YOUR ASSIGNMENT: Go through the data and copy each line that holds "START".

RECORDS FOR THIS EXERCISE:
• • •

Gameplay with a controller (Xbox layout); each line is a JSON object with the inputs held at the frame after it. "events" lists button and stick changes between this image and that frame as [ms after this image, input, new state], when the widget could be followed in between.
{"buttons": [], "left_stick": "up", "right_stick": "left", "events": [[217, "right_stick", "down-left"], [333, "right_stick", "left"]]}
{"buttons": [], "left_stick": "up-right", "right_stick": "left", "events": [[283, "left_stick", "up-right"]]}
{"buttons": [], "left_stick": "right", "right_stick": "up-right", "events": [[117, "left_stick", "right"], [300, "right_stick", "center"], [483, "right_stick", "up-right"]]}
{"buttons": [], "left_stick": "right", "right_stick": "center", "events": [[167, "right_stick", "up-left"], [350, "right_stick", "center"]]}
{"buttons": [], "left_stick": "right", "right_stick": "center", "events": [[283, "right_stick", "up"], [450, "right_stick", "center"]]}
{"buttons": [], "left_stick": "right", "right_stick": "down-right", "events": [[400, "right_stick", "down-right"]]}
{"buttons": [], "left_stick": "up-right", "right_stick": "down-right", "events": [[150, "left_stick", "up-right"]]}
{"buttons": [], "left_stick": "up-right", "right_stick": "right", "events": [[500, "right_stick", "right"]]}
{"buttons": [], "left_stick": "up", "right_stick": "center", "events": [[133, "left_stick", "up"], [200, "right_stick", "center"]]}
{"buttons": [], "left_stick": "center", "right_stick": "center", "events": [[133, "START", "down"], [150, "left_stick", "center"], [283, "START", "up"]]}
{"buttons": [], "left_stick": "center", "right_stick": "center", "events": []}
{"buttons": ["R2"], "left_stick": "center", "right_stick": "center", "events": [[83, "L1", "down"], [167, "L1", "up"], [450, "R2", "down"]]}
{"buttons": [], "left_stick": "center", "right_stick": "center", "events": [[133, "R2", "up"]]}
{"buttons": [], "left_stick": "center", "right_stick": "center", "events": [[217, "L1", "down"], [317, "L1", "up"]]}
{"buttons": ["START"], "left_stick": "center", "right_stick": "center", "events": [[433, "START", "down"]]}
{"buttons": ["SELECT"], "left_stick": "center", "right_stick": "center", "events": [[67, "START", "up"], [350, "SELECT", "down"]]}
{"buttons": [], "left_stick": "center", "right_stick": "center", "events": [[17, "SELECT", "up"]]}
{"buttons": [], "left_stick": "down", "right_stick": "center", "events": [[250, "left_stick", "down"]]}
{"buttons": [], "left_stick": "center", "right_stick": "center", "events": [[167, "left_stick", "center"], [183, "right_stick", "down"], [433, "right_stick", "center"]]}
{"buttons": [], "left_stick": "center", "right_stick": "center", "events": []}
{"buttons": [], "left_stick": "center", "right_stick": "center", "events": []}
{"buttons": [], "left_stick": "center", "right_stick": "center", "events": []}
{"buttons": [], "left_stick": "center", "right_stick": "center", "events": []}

• • •

TASK SOLUTION:
{"buttons": [], "left_stick": "center", "right_stick": "center", "events": [[133, "START", "down"], [150, "left_stick", "center"], [283, "START", "up"]]}
{"buttons": ["START"], "left_stick": "center", "right_stick": "center", "events": [[433, "START", "down"]]}
{"buttons": ["SELECT"], "left_stick": "center", "right_stick": "center", "events": [[67, "START", "up"], [350, "SELECT", "down"]]}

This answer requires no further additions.